My presentation on EBM, which immediately preceded Dr Chagonda’s talk, I hope made an impression. I presented the EBM pyramid and intersection diagrams and spelt out what research on repurposing drugs such as Ivermectin is appropriate in a pandemic. I showed what research for and against Ivermectin use in Covid-19 is currently published and what was available when the WHO declared Covid-19 a pandemic. I stressed the consideration of the totality of evidence, not only the narrow focus on randomised control trials. However, there is still this indoctrination in some whom I believe to be set thinkers, not growth thinkers, who say only a large randomised controlled trial can persuade them before they will admit a drug works. Until then, there is apparently insufficient evidence for them. I also made the point that Africans understand their own problems better than any supra-power and that we should use our own brains to solve our own problems in ways we know would work in our contexts.
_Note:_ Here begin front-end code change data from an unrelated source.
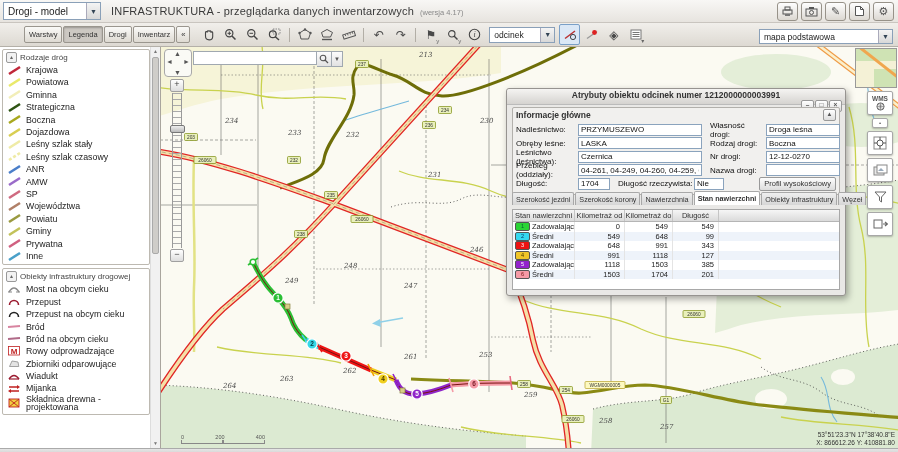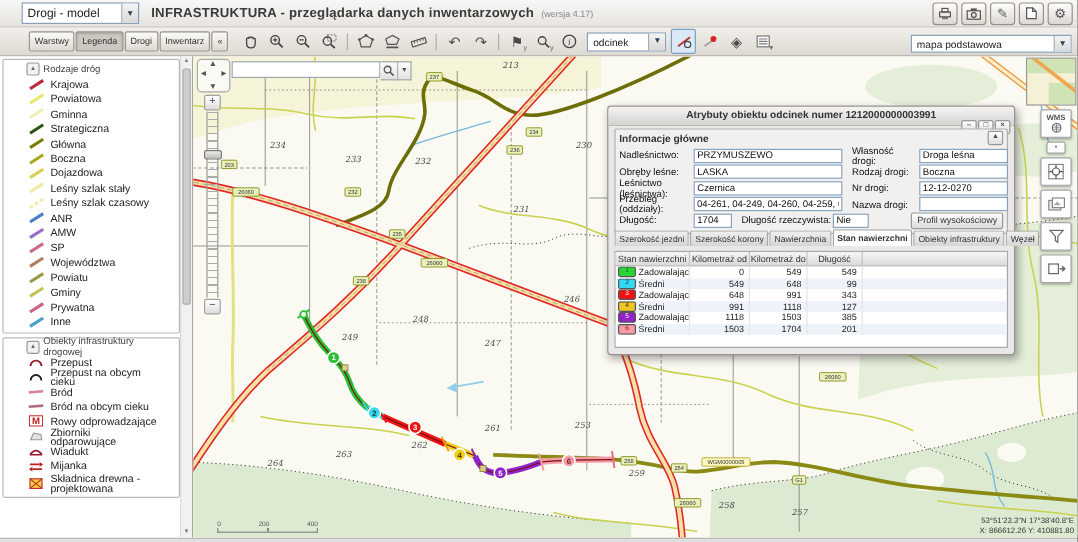--- a/index.html
+++ b/index.html
@@ -5,23 +5,23 @@
   html,body{margin:0;padding:0;background:#555;}
   #app{width:898px;height:452px;position:relative;font-family:"Liberation Sans",sans-serif;
        background:#ece9e4;overflow:hidden;outline:1px solid #777;}
   
   #topbar{height:22px;display:flex;align-items:center;background:linear-gradient(#f8f7f5,#e7e4df);
           border-bottom:1px solid #c9c5bf;position:relative;}
   .select{background:#fff;border:1px solid #8aa0b8;height:16px;display:flex;align-items:center;
           font-size:10px;color:#222;padding-left:4px;position:relative;}
   .select .arr{margin-left:auto;width:13px;height:100%;background:linear-gradient(#f4f4f4,#d8d8d8);
           border-left:1px solid #aab;display:flex;align-items:center;justify-content:center;font-size:7px;color:#345;}
-  #model-select{width:92px;margin-left:18px;}
+  #model-select{width:92px;margin-left:3px;}
   #title-wrap{margin-left:10px;display:flex;align-items:baseline;gap:6px;}
-  #page-title{font-size:11px;font-weight:bold;color:#3a3a3a;letter-spacing:.2px;}
+  #page-title{font-size:11px;font-weight:normal;color:#3a3a3a;letter-spacing:.2px;}
   #page-version{font-size:7.5px;color:#888;}
   #win-icons{margin-left:auto;margin-right:4px;display:flex;gap:3px;}
   .win-btn{width:19px;height:17px;border:1px solid #979289;border-radius:3px;background:linear-gradient(#fefefe,#dcd8d2);
           display:flex;align-items:center;justify-content:center;font-size:11px;color:#555;}
   
   #toolrow{height:23px;background:linear-gradient(#f1efeb,#ddd9d2);border-bottom:1px solid #b4b0a8;
            display:flex;align-items:center;position:relative;}
   #panel-tabs{display:flex;gap:1px;margin-left:24px;}
   .ptab{height:15px;padding:0 4px;font-size:7.5px;color:#333;display:flex;align-items:center;
         border:1px solid #9a968e;border-radius:2px;background:linear-gradient(#fafaf8,#dedad2);}
@@ -31,21 +31,21 @@
         font-size:12px;border:1px solid transparent;border-radius:2px;position:relative;}
   .tbtn.active{border:1px solid #7aa0c8;background:#dbe8f6;}
   .tbtn .sub{position:absolute;right:1px;bottom:0;font-size:6px;color:#666;}
   .tsep{width:1px;height:14px;background:#b2aea6;margin:0 3px;}
   #odcinek-select{width:60px;height:14px;margin:0 3px;font-size:8.5px;}
   #basemap-select{position:absolute;right:5px;top:6px;width:128px;height:13px;font-size:8.5px;}
   
   #main{display:flex;height:401px;}
   #sidebar{width:160px;background:#fff;position:relative;border-right:1px solid #a9a59d;flex:none;}
   #legend-groups{position:absolute;left:2px;right:10px;top:2px;}
-  .group{border:1px solid #bdb9b1;border-radius:2px;margin-bottom:3px;padding:1px 17px 2px;}
+  .group{border:1px solid #bdb9b1;border-radius:2px;margin-bottom:3px;padding:1px 1px 2px;}
   .ghead{display:flex;align-items:center;gap:3px;height:11px;margin:1px 0 1px 2px;}
   .gcol{width:9px;height:9px;border:1px solid #999;border-radius:2px;background:#f2f2f2;font-size:6px;
         line-height:8px;text-align:center;color:#666;flex:none;}
   .gtitle{font-size:8px;color:#444;}
   .item{display:flex;align-items:center;gap:4px;height:12.4px;padding-left:3px;}
   .item.tall{height:17px;}
   .swatch{width:15px;flex:none;display:flex;align-items:center;}
   .ilabel{font-size:8.8px;color:#222;line-height:8.2px;white-space:normal;width:118px;}
   #side-scroll{position:absolute;right:0;top:0;bottom:0;width:9px;background:#f1f1f1;border-left:1px solid #ddd;}
   #side-thumb{position:absolute;left:1px;right:1px;top:10px;height:195px;background:#cfcdc9;border:1px solid #aaa;border-radius:2px;}
@@ -309,28 +309,20 @@
               <span class="swatch">
                 <svg width="15" height="11">
                   <line x1="2" y1="9" x2="13" y2="2" stroke="#2e5413" stroke-width="2.6"></line>
                 </svg>
               </span>
               <span class="ilabel">Strategiczna</span>
             </div>
             <div class="item">
               <span class="swatch">
                 <svg width="15" height="11">
-                  <line x1="2" y1="9" x2="13" y2="2" stroke="#7c7c0a" stroke-width="2.6"></line>
-                </svg>
-              </span>
-              <span class="ilabel">Główna</span>
-            </div>
-            <div class="item">
-              <span class="swatch">
-                <svg width="15" height="11">
                   <line x1="2" y1="9" x2="13" y2="2" stroke="#a8a81e" stroke-width="2.6"></line>
                 </svg>
               </span>
               <span class="ilabel">Boczna</span>
             </div>
             <div class="item">
               <span class="swatch">
                 <svg width="15" height="11">
                   <line x1="2" y1="9" x2="13" y2="2" stroke="#d8ce52" stroke-width="2.6"></line>
                 </svg>
@@ -415,20 +407,29 @@
                   <line x1="2" y1="9" x2="13" y2="2" stroke="#4aa0c9" stroke-width="2.6"></line>
                 </svg>
               </span>
               <span class="ilabel">Inne</span>
             </div>
           </div>
           <div class="group">
             <div class="ghead">
               <span class="gcol">▴</span>
               <span class="gtitle">Obiekty infrastruktury drogowej</span>
+            </div>
+            <div class="item">
+              <span class="swatch">
+                <svg width="15" height="12">
+                  <path d="M2 9 Q7 1 12 9" fill="none" stroke="#8a8a8a" stroke-width="1.5"></path>
+                  <path d="M1 9 h4 M9 9 h4" stroke="#8a8a8a" stroke-width="1.2"></path>
+                </svg>
+              </span>
+              <span class="ilabel">Most na obcym cieku</span>
             </div>
             <div class="item">
               <span class="swatch">
                 <svg width="15" height="12">
                   <path d="M2.5 9 A4.5 4.5 0 0 1 11.5 9" fill="none" stroke="#9b1b30" stroke-width="1.6"></path>
                 </svg>
               </span>
               <span class="ilabel">Przepust</span>
             </div>
             <div class="item">

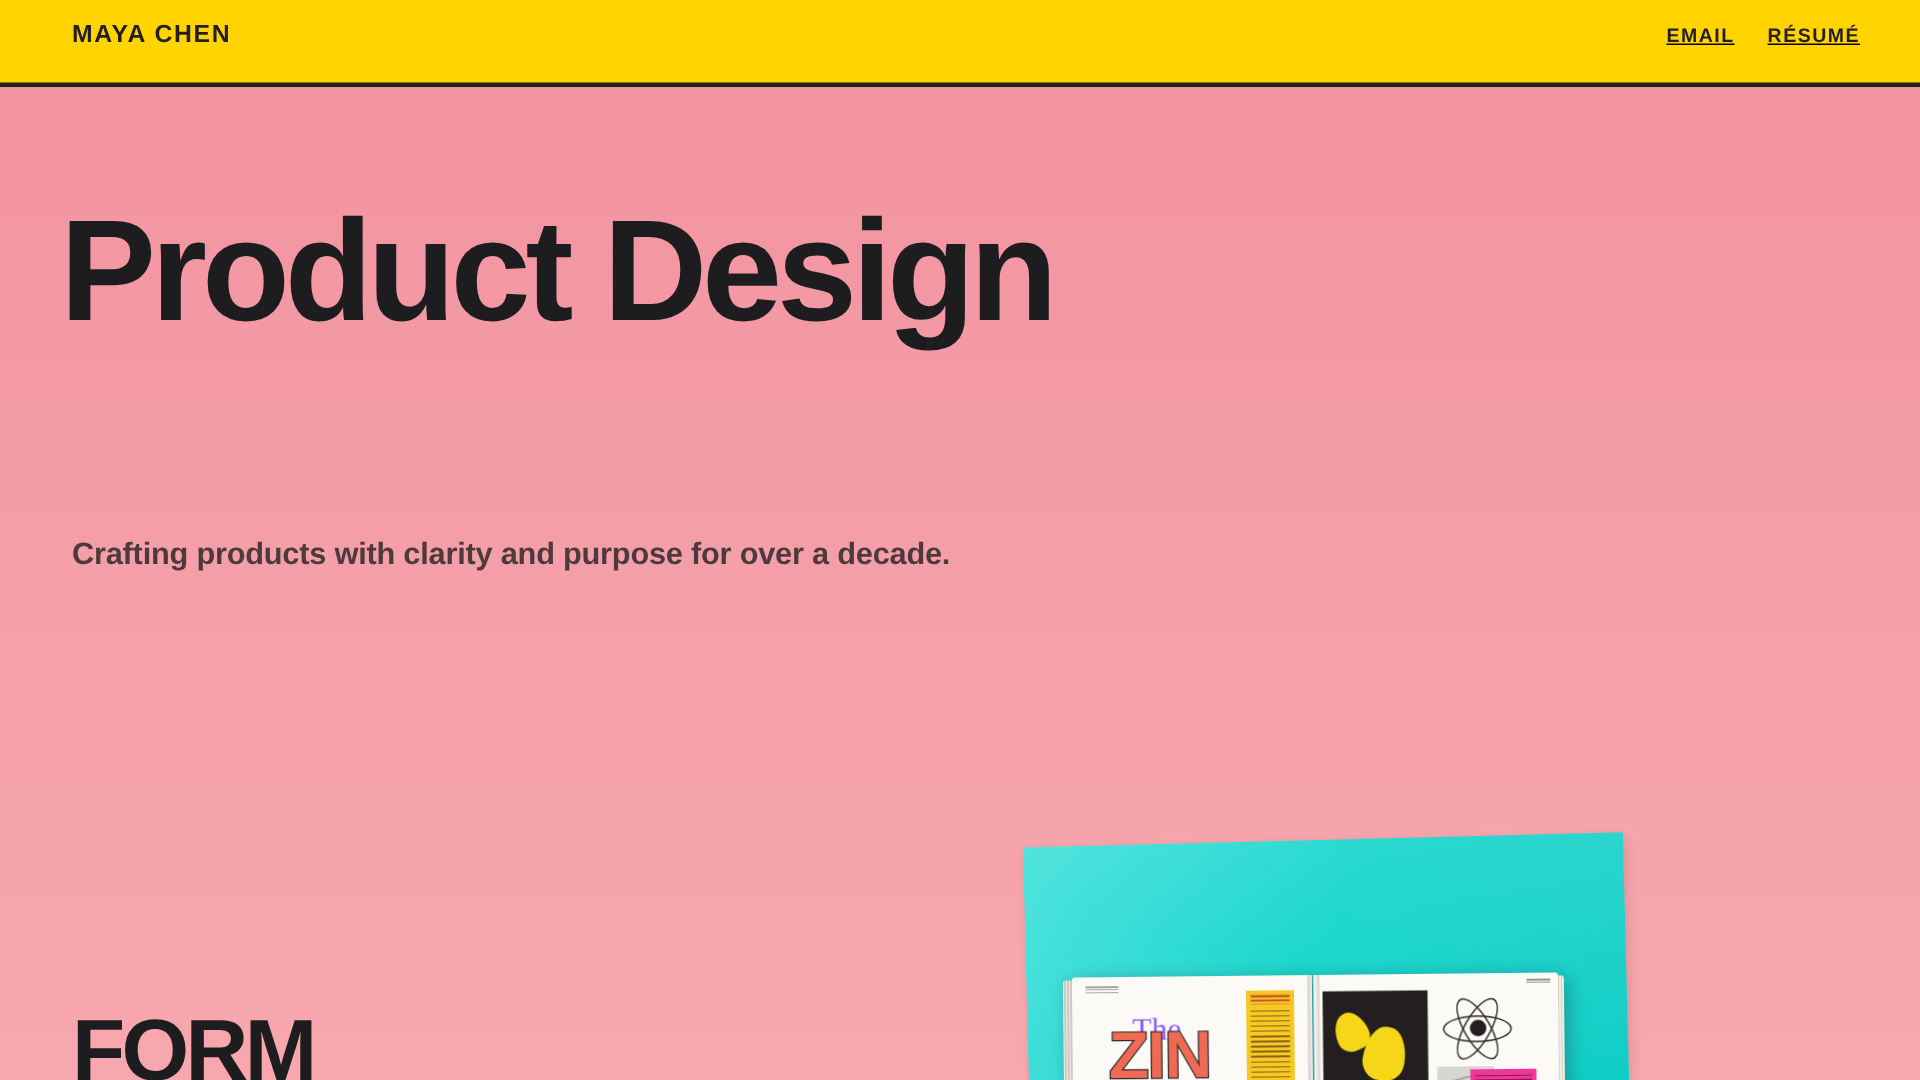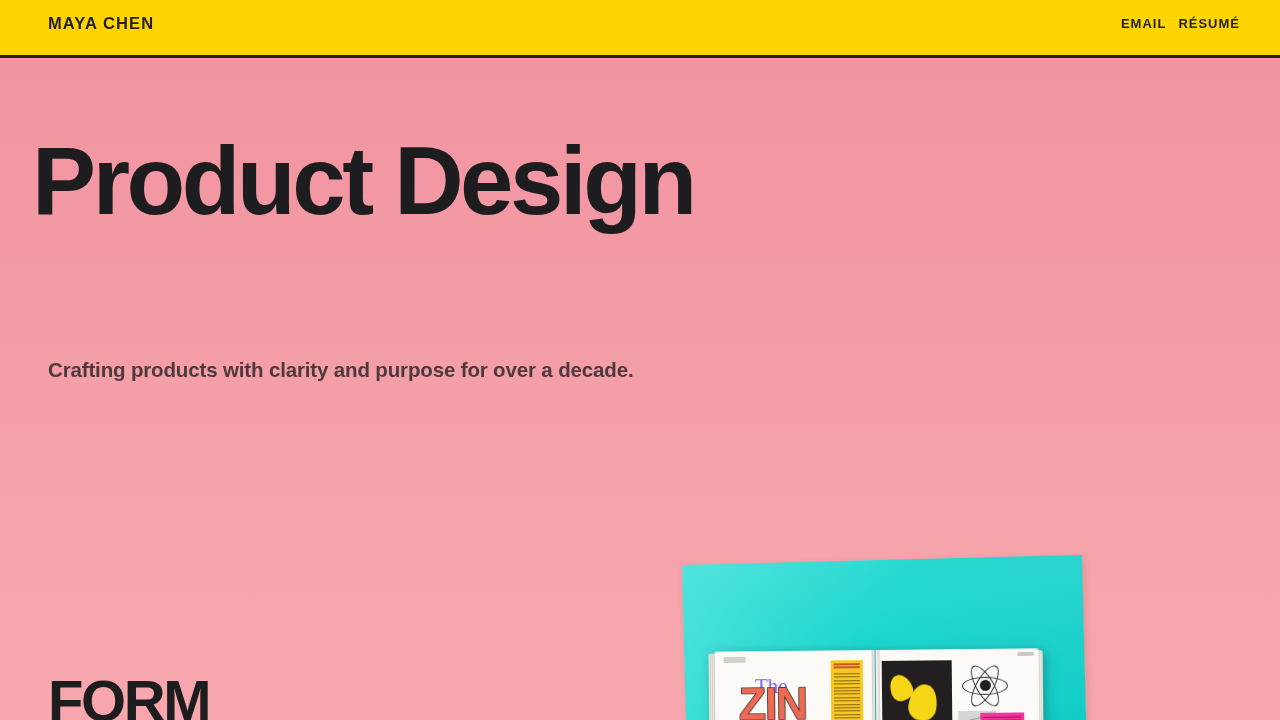--- a/index.html
+++ b/index.html
@@ -28,37 +28,37 @@
     padding:0 40px 8px 48px;
     z-index:30;
   }
   .brand {
     font-size:16.5px;
     font-weight:bold;
     letter-spacing:1.1px;
     color:#231f20;
     white-space:nowrap;
   }
-  .nav { display:flex; align-items:center; gap:12px; }
+  .nav { display:flex; align-items:center; gap:22px;text-decoration:underline; }
   .nav-link {
     font-size:13px;
     font-weight:bold;
     letter-spacing:1.0px;
     color:#231f20;
     text-decoration:none;
     white-space:nowrap;
     cursor:pointer;
   }
 
   
   .hero { position:absolute; top:58px; left:0; width:1280px; z-index:20; }
 
   .headline {
     position:absolute;
-    left:32px; top:76px;
+    left:40px; top:76px;
     font-size:96px;
     line-height:0.985;
     font-weight:bold;
     letter-spacing:-3.4px;
     color:#1d1d1f;
     white-space:nowrap;
   }
   .headline .line { display:block; }
   .amp { color:#5f4146; }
I had been in Victoria Falls for five days, and I have not seen an elephant. Dr Hazan told me she saw one in the road outside a restaurant she was at. Dr Stone says she has never been to the falls for longer than 24 hours without seeing one. There was old and fresh elephant droppings everywhere in the town. I saw the spoor of a baby as well as a lone bull elephant. I saw baobab trees wrapped in diamond mesh fencing to protect them from the damage done by elephants. All anecdotal evidence! I had not seen an elephant in Victoria Falls yet. Seeing is believing. Therefore, I disclose with the confidence of the Advisory Committee that there is insufficient evidence of elephants in Victoria Falls for me to recommend that you go there to see them.

*CPCPZ/PSZ – College of Primary Health Care Physicians of Zimbabwe / Pharmaceutical Society of Zimbabwe.

  • Professor Colleen Aldous is a healthcare scientist at UKZN’s College of Health Sciences where she runs the Doctoral Academy. She is  a member of the Academy of Science of South Africa. She has a PHD and has published over 140 peer-reviewed articles in rated journals.